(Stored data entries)
-- Opening Marker --
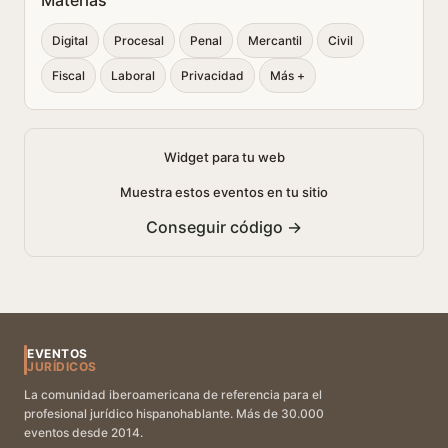
Materias
Digital
Procesal
Penal
Mercantil
Civil
Fiscal
Laboral
Privacidad
Más +
Widget para tu web
Muestra estos eventos en tu sitio
Conseguir código →
EVENTOS
JURÍDICOS
La comunidad iberoamericana de referencia para el
profesional jurídico hispanohablante. Más de 30.000
eventos desde 2014.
-- Closing Marker --
Task goal: Go through the records above and write out every line exactly, passing over the pictures.

Output for this exercise:
Materias
Digital
Procesal
Penal
Mercantil
Civil
Fiscal
Laboral
Privacidad
Más +
Widget para tu web
Muestra estos eventos en tu sitio
Conseguir código →
EVENTOS
JURÍDICOS
La comunidad iberoamericana de referencia para el
profesional jurídico hispanohablante. Más de 30.000
eventos desde 2014.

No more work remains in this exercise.